The privatised water companies continue to blame the weather (and their customers) for the hosepipe bans and other restrictions now affecting 18 million people, while congratulating themselves on doing "a fantastic job" in maintaining supplies. But the National Rivers Authority (NRA) reported on Friday that the drought was not as severe, and water not as scarce, as companies maintain.

No one has seemed as confused as the Secretary of State for the Environment, John Gummer. Three weeks ago, he denied there was a drought, urged people to enjoy the sun, and praised the companies. But last weekend he admitted that "one of the hottest and driest summers on record ... has put pressure on our water resources" and told the companies to improve their performance.

This summer has indeed been very dry, but the drought is not nearly as severe as in 1976. Then, water authorities applied for 136 drought orders to conserve supplies. This year the companies have asked for less than 20 and have only been granted two, both in Yorkshire.

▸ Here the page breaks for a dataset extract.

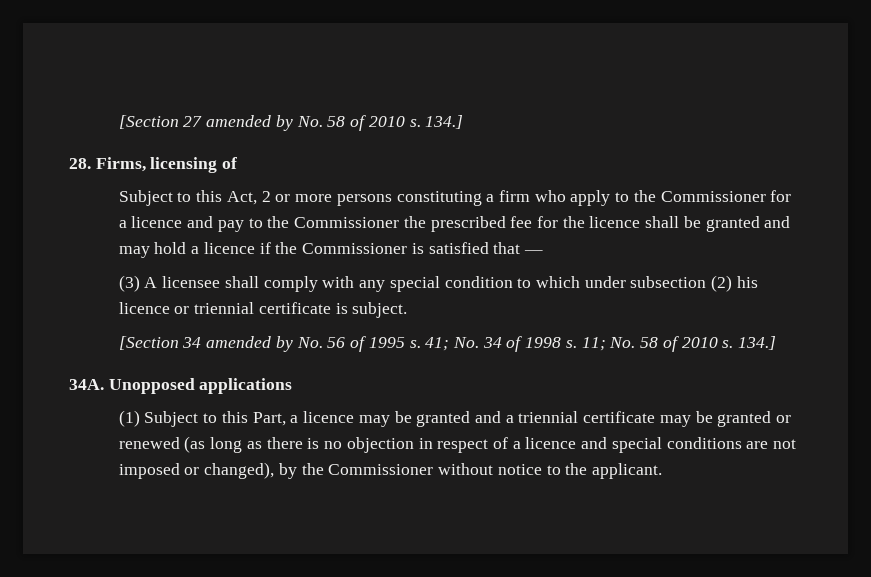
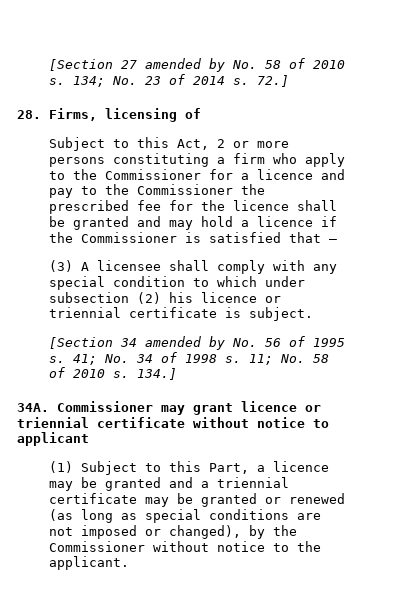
[425,115,464,129] 134.] -> [73,74,290,87] 134; No. 23 of 2014 s. 72.]
[108,378,293,394] Unopposed applications -> [57,401,321,415] [17,417,329,428] [17,432,89,446] Commissioner may grant licence or triennial certificate without notice to applicant
[266,437,608,453] there is no objection in respect of a licence and -> (138, 516) none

The summer of 1976 followed 12 months of dry weather. This one, though even drier, follows record rains. Last winter, the water companies now omit to remind us, was the wettest since 1869. By spring reservoirs were running over and ground water aquifers were soaked. The Water Service Association, representing the private companies, which now blames the weather for restrictions, announced this spring that it was "highly improbable that there would be any bans this summer". Yet the first restrictions were imposed in late June, at the very beginning of the sunny weather.

As the NRA points out, and the water companies grudgingly admit, water resources are still "reasonably satisfactory over much of England and Wales". But some reservoirs are emptying fast, the country's rivers are only half as full as normal for August and the ground is parched. However, the ground water aquifers are still full and the only real crises are in areas served by small, unlinked reservoirs.

Yorkshire is the worst affected region and Sir Gordon Jones, its pounds 189,000- a-year chairman, has been summoned to explain to ministers tomorrow how it has been hit so badly. The company is particularly keen to blame the weather. The catchment area of Bradford, where the crisis is most acute, only had six per cent of its average rainfall in August. But Yorkshire has had water shortages in five of the past seven years, wet or dry. One- third of Yorkshire's water leaks from its pipes, one of the worst rates in the country.

Leakage is a nationwide problem. Last week the NRA pointed out that Britain led the world in knowing how to stop leaks but still has one of the worst water wastage records of any developed country.

This summer's restrictions have sprung from prudence as well as incompetence. Demand increased on occasions to seven times the normal levels. Many companies imposed restrictions, not because water was short, but because they feared a real crisis next year if this summer is followed by another dry 12 months.